Pendant longtemps, la souveraineté nationale a été associée à une idée simple: chaque État dispose d’un droit absolu de décider de son destin sans ingérence extérieure. Ce principe, consacré notamment par la Organisation des Nations unies après la Seconde Guerre mondiale, visait à garantir un équilibre fragile entre les nations, grandes ou petites. Mais la réalité géopolitique du XXIe siècle montre que cette souveraineté est de plus en plus relative.
Avec Donald Trump, cette notion connaît une mutation brutale. L’approche trumpienne repose sur une logique claire: la souveraineté n’est pas un droit abstrait garanti par le droit international, mais une force qui se mesure à la capacité d’un État à imposer ses intérêts. Dans cette vision, les alliances deviennent conditionnelles, les institutions multilatérales sont jugées contraignantes et la coopération internationale n’a de valeur que lorsqu’elle sert directement les intérêts américains.

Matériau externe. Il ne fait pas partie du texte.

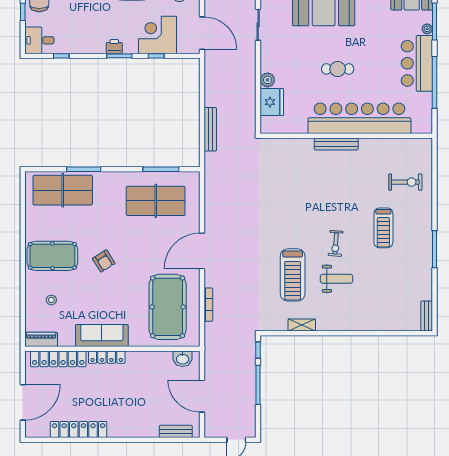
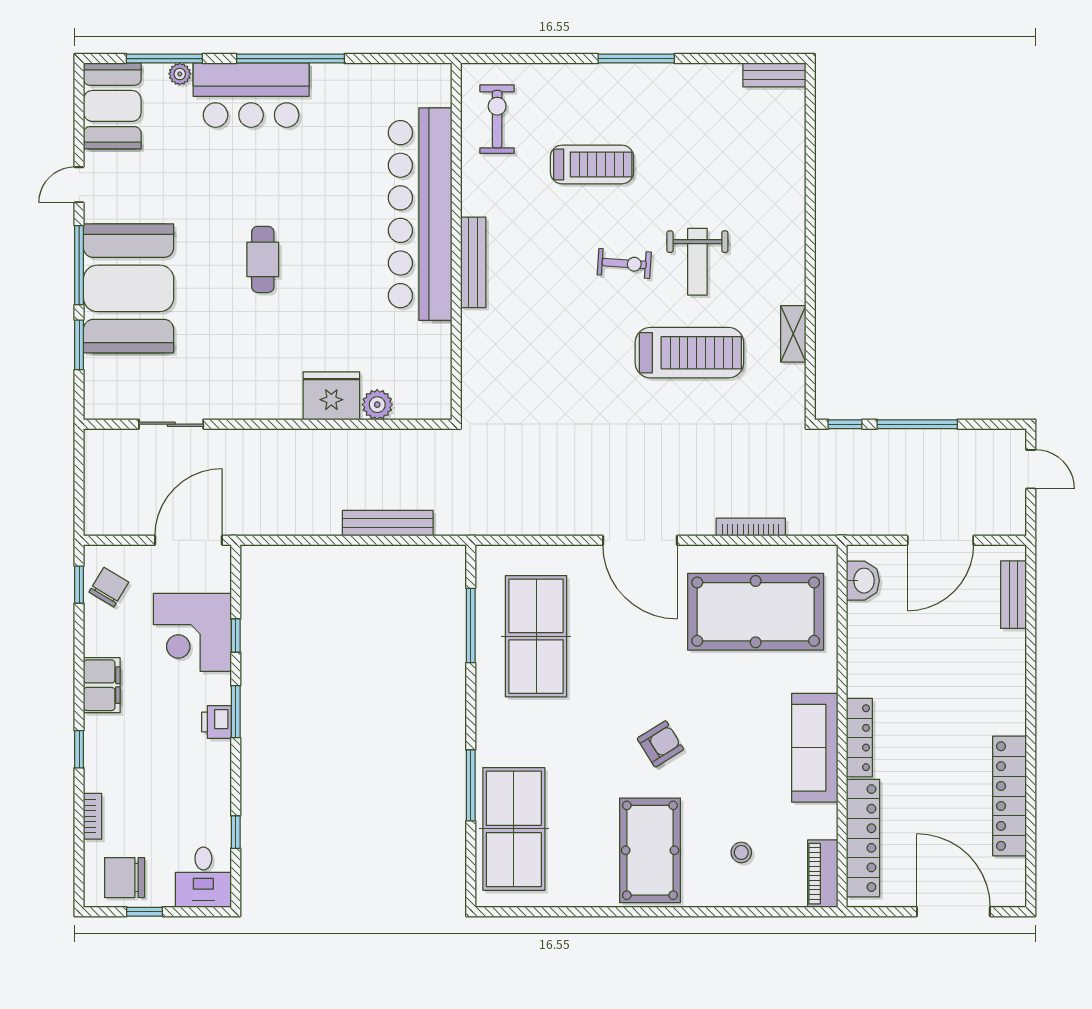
plant: (268, 80) -> (377, 405), moved
bar counter: (359, 118) -> (420, 214), moved
wall: (346, 136) -> (456, 241), moved
bench: (336, 144) -> (473, 262), moved
weight bench: (337, 279) -> (697, 262), turned 180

Cette posture s’est manifestée dans plusieurs dossiers internationaux: pression accrue sur certains États dont le Venezuela et l’Iran, redéfinition des alliances stratégiques, guerre commerciale et instrumentalisation des sanctions économiques. À travers ces actions, Trump contribue à installer une nouvelle grammaire des relations internationales où la puissance prime sur les règles.
Ce repositionnement influence également de nombreux dirigeants à travers le monde. Plusieurs gouvernements s’inspirent désormais de cette approche en revendiquant une souveraineté plus agressive, parfois au détriment du multilatéralisme et du droit international. Le message implicite est clair: dans un monde dominé par les rapports de force, les normes comptent moins que la capacité de pression.
Pour les pays fragiles ou dépendants tels qu’Haïti, cette transformation soulève une question cruciale. Que devient la souveraineté nationale lorsque les rapports de puissance dictent les règles du jeu?
Pour des États comme Haïti, qui évoluent déjà dans un environnement géopolitique asymétrique, cette évolution peut renforcer la marginalisation sur la scène internationale.
La redéfinition trumpienne de la souveraineté nationale ne se limite donc pas à la politique américaine. Elle participe à une reconfiguration plus large de l’ordre mondial, où la logique de puissance risque de supplanter celle du droit.
Reste à savoir si cette transformation sera une parenthèse liée à un leadership politique particulier ou le prélude à une nouvelle ère des relations internationales. Car derrière la rhétorique de la souveraineté se joue, en réalité, l’équilibre même du système international.